Wednesday, January 2, 2008


It was a different world in the 1940s. Nearly half of Canadians and 40% of Americans lived outside urban areas. People grew much of their own food. During the war many had “victory” gardens and my parents had a farm in the Fraser Valley. As a boy my memories were that some things just were not available “out of season”. No one expected that the full range of fruits and vegetables now exported from California and beyond should be provided as a matter of right. One other memory, when you ate a tomato or orange, you almost had to eat it over the sink. They were rich and obviously dense with nutrients.

That was a Canada of 10 million people (18 by 1960). Could a Canada of three times that number be fed that way? What happens to agriculture when it must serve an artificially high population base? When 18% of Class 1 farmland is covered with subdivisions to house more people, two-thirds of whom are imported? When to increase the productivity of that farmed land the soils are stripped of nutrients and filled with chemicals? What happens to our food? Thomas Pawlik answers that question in his book The End of Food.

Pawlik notes that since 1950 supermarket potatoes in Canada haven’t contained Vitamin A and their iron content has been reduced by 57%, along with their Vitamin C. Tomatoes have lost 61.5% of their calcium, 35.5% of their iron and 50% of their Vitamin A while gaining 200% more sodium. Of course, what’s got into livestock is an entirely new chapter. Bottom line: I have to eat five times as much of what I did in the 50s to get the equivalent amount of vitamins and minerals. We’re over-weight and yet under-fed.

We must ask some serious questions about agriculture in the face of runaway population growth and the collapse of the oil economy. We expect to feed a country like Canada which has only 5-7% of its land base as legitimately arable, with comparatively poor quality soil in relation to America, Britain and France and a population of 33 million that is currently growing faster than any G8 country. When the oil runs out, Canada and the United States might expect between one half to one third of its population to starve. (cf. Eating Fossil Fuels, Dale Pfeiffer).

According to an analysis by J.R. Wakefield of Komoka, Ontario, a typical Canadian city like London, population 400,000, in the heart of farm country, could not feed itself, despite conscripting all of its labour to replace petroleum dependent farm machinery. 200,000 draught animals would be needed, but even then, productivity per acre would drop dramatically, and of course, food could not be frozen for storage. “Relocalization” for the population we have is, as Wakefield has shown, a joke and a pipedream.

If that scenario is not to your liking, try climate change. James Lovelock says that the United Kingdom, to survive global warming, will have to confine human habitation to one-third the island’s land surface, devote one-third entirely to wilderness, and the last third to intensive agriculture.

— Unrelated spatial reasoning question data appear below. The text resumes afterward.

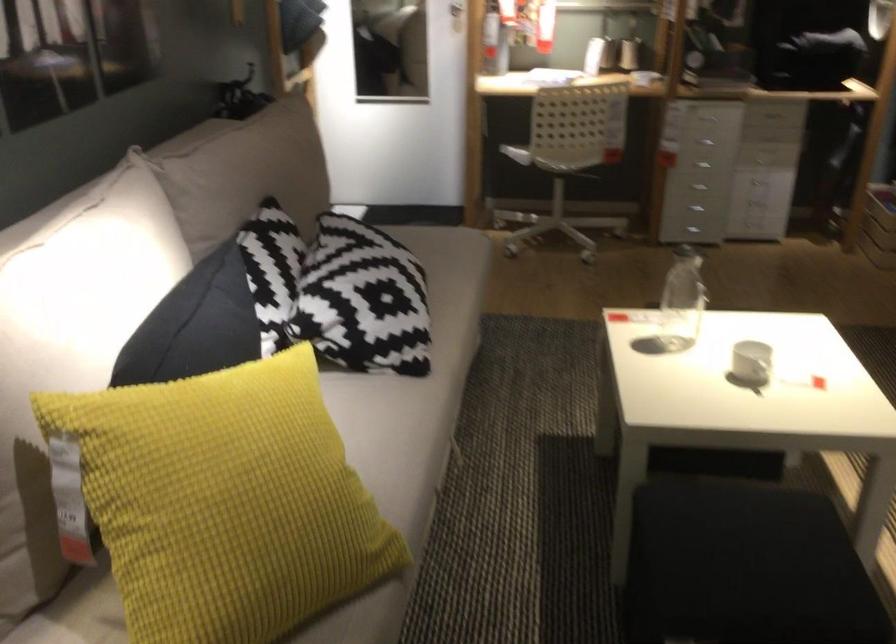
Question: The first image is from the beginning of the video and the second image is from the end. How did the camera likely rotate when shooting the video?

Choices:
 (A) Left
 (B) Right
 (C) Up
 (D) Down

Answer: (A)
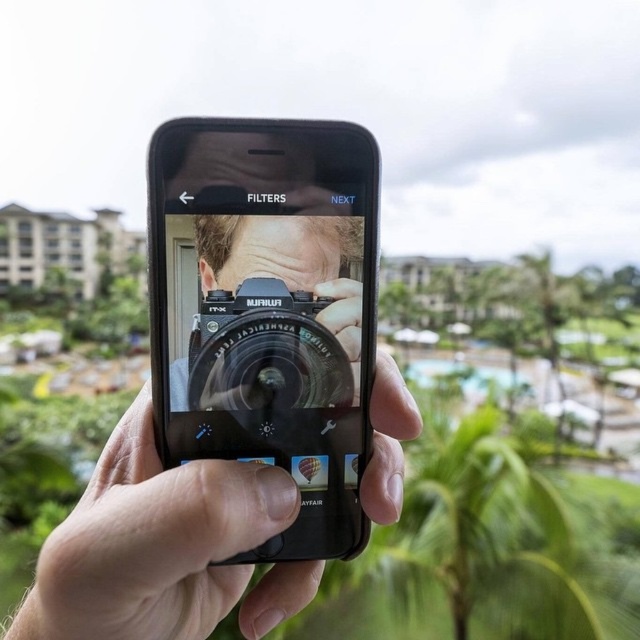
You are holding a black matte smartphone at center and want to place it on a table with a matte black phone at center already present. Which device will appear closer to you when both are placed on the table?

The black matte smartphone at center will appear closer to you because it is further to the viewer than the matte black phone at center when placed on the table.

You are holding a black matte smartphone at center and a matte black phone at center. Which one has a wider screen?

The matte black phone at center has a wider screen since the black matte smartphone at center is narrower than it.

Here’s the trade-off. One can deliver low-nutrient food to a high volume of people, or high-nutrient food to a low volume of people. It is unlikely that 61 million British people, or more if current immigration rates persist, are going to fed by mechanized, oil-based, soil-depleting methods, so strike off the first option.

Whenever one warns of global warming, of course, Mary Poppins chimes in that this is good news for northern countries who could use a longer growing season. Yeah, but could we use the tropical pests and droughts? Australia is an object lesson on the dangers of letting land developers and politicians determine your population level without bothering to notice how climate change and water shortages will affect agricultural productivity.

In Canada Post-carbon agriculture should give us a better product, but not for the market that has been built up the last 50 years. Agribusiness and its criminal mistreatment of the land is but the inevitable creature of the population explosion, not simply an extension of wicked capitalism. Its welcome demise with the death of oil and the re-emergence of small farming and backyard gardens will, like renewable energy sources, not even begin to save the day for the masses. Instead more labour-intensive farming that relies on manure and crop-rotation will provide nutrient-dense food for far fewer people.

We have been living on borrowed time. And some of us will survive to eat the way we were meant to----eating local produce, and eating it in season. Others, like myself, will likely succumb to disease, malnutrition or illness untreatable by a medical system that has collapsed under the weight of too many foreign passengers that developers, cheap labour employers and human rights activists have lobbied to bring to our shores.